Every month the U.S. Treasury releases data on the federal budget, including the current deficit or surplus. The following contains budget data for June 2024, the ninth month of fiscal year (FY) 2024.
The federal government ran a deficit of $66 billion in June 2024 – $162 billion less than the deficit of $228 billion that was recorded in June 2023. It is important to note that certain payments were shifted into May 2024 because June 1, 2024 fell on a weekend, artificially reducing this month's reported spending. Furthermore, reported outlays in June 2023 were inflated because July 1, 2023, fell on a weekend, shifting payments into June 2023. Adjusting for the effects of both timing shifts, the June 2024 deficit was $18 billion more than the same month last year.
Spending in June 2024 was $532 billion, $114 billion less than in June last year, although that decrease is entirely attributable to the effects of the timing shifts. Adjusting for those effects, outlays were up $65 billion compared to June 2023. The primary driver was a $60 billion increase in spending by the Department of Education due to a higher adjustment to the cost of outstanding loans relative to last year’s calculation. Net interest outlays also increased by $11 billion because of higher interest rates. Those and other increases in spending were partially offset by an $11 billion decrease in outlays related to national defense. Revenues in June 2024 were $48 billion above collections from a year ago, mainly due to increased collections of individual income and payroll taxes ($37 billion more than June 2023) and corporate income taxes ($10 billion).
This year’s cumulative deficit is $125 billion below last year’s level. However, because October 1 fell on a weekend in both calendar years 2022 and 2023, certain federal payments were shifted into the previous fiscal year in both FY23 and FY24. Additionally, July 1, 2023, fell on the weekend, causing certain payments to be shifted into the first nine months of FY23 and boosting last year’s deficit over the same period. Without those effects, the deficit for FY24 through the end of June would be $29 billion below last year’s corresponding total.

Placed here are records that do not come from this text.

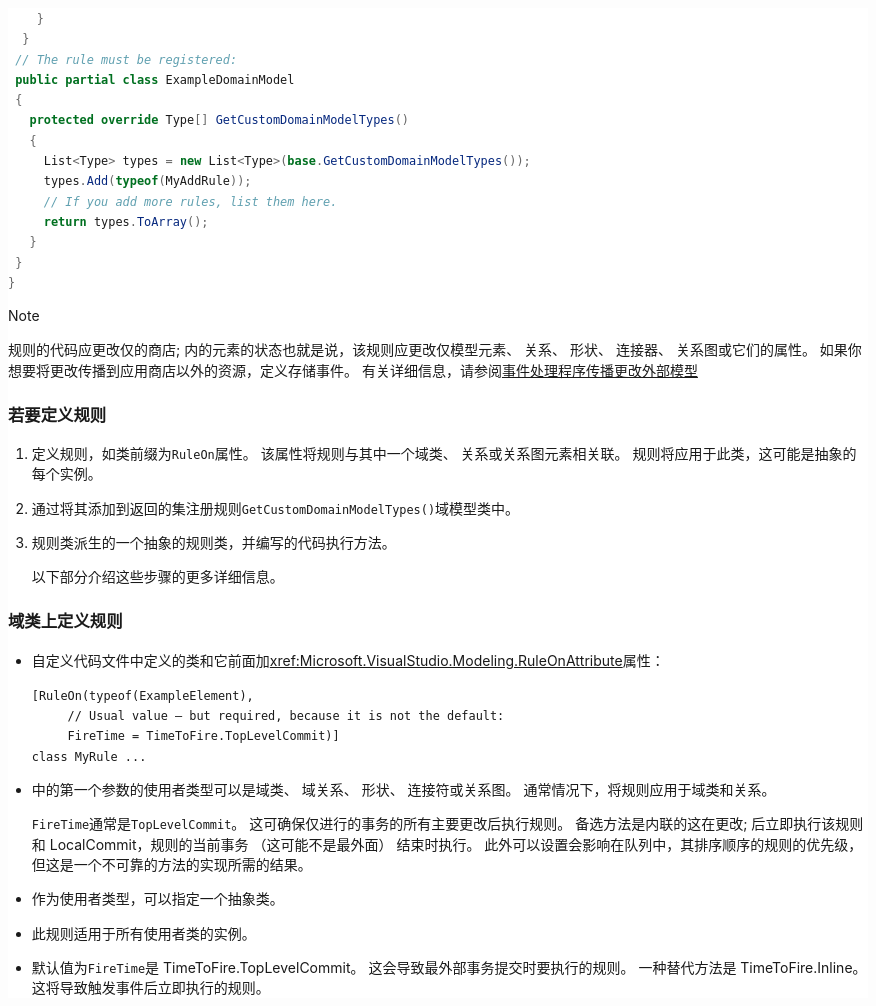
 ```csharp  
    }  
  }  
 // The rule must be registered:  
 public partial class ExampleDomainModel  
 {  
   protected override Type[] GetCustomDomainModelTypes()  
   {  
     List<Type> types = new List<Type>(base.GetCustomDomainModelTypes());  
     types.Add(typeof(MyAddRule));  
     // If you add more rules, list them here.   
     return types.ToArray();  
   }  
 }  
}  

```  

> [!NOTE]
> 规则的代码应更改仅的商店; 内的元素的状态也就是说，该规则应更改仅模型元素、 关系、 形状、 连接器、 关系图或它们的属性。 如果你想要将更改传播到应用商店以外的资源，定义存储事件。 有关详细信息，请参阅[事件处理程序传播更改外部模型](../modeling/event-handlers-propagate-changes-outside-the-model.md)  

### <a name="to-define-a-rule"></a>若要定义规则  

1. 定义规则，如类前缀为`RuleOn`属性。 该属性将规则与其中一个域类、 关系或关系图元素相关联。 规则将应用于此类，这可能是抽象的每个实例。  

2. 通过将其添加到返回的集注册规则`GetCustomDomainModelTypes()`域模型类中。  

3. 规则类派生的一个抽象的规则类，并编写的代码执行方法。  

   以下部分介绍这些步骤的更多详细信息。  

### <a name="to-define-a-rule-on-a-domain-class"></a>域类上定义规则  

- 自定义代码文件中定义的类和它前面加<xref:Microsoft.VisualStudio.Modeling.RuleOnAttribute>属性：  

    ```  
    [RuleOn(typeof(ExampleElement),   
         // Usual value – but required, because it is not the default:  
         FireTime = TimeToFire.TopLevelCommit)]   
    class MyRule ...  

    ```  

- 中的第一个参数的使用者类型可以是域类、 域关系、 形状、 连接符或关系图。 通常情况下，将规则应用于域类和关系。  

     `FireTime`通常是`TopLevelCommit`。 这可确保仅进行的事务的所有主要更改后执行规则。 备选方法是内联的这在更改; 后立即执行该规则和 LocalCommit，规则的当前事务 （这可能不是最外面） 结束时执行。 此外可以设置会影响在队列中，其排序顺序的规则的优先级，但这是一个不可靠的方法的实现所需的结果。  

- 作为使用者类型，可以指定一个抽象类。  

- 此规则适用于所有使用者类的实例。  

- 默认值为`FireTime`是 TimeToFire.TopLevelCommit。 这会导致最外部事务提交时要执行的规则。 一种替代方法是 TimeToFire.Inline。 这将导致触发事件后立即执行的规则。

For the first nine months of FY24, total outlays were $5.0 trillion, $217 billion higher than the same period in the previous year. Adjusting for timing shifts, spending was $312 billion above the same period last year. Two areas of the budget have experienced rapid increases so far this year. Net interest has grown by $188 billion (38 percent) relative to the first nine months of last fiscal year, mostly due to higher interest rates; spending for Social Security benefits has risen by $83 billion (8 percent) because of cost-of-living adjustments and an increased number of beneficiaries. In addition, spending on Medicare, defense, and Education increased significantly in the first nine months of this fiscal year. Partially offsetting those increases was a $47 billion decrease in outlays from tax credits related to the government's response to the COVID-19 pandemic. Other categories of outlays that decreased were the Pension Benefit Guaranty Corporation because certain one-time payments were made to pension plans in FY23 but not in FY24 ($38 billion) and the Food and Nutrition Service ($25 billion).
Total revenues increased by $342 billion in the first nine months of FY24 compared to the previous year, largely because of payments of deferred taxes and an increase in wages and salaries. The main driver was a significant increase in collections of individual income ($192 billion more than the same period in FY23), corporate income ($87 billion), and payroll taxes ($65 billion). Collections of individual, payroll, and corporate taxes have been much higher in FY24 than through the same period in FY23, in part because the IRS allowed certain locations that suffered natural disasters to defer payments until this fiscal year.
Despite a healthy economy, spending has been rapidly outpacing revenue collection. The unsustainable upward trajectory of deficits and debt argues for bipartisan solutions to improve the country’s fiscal outlook.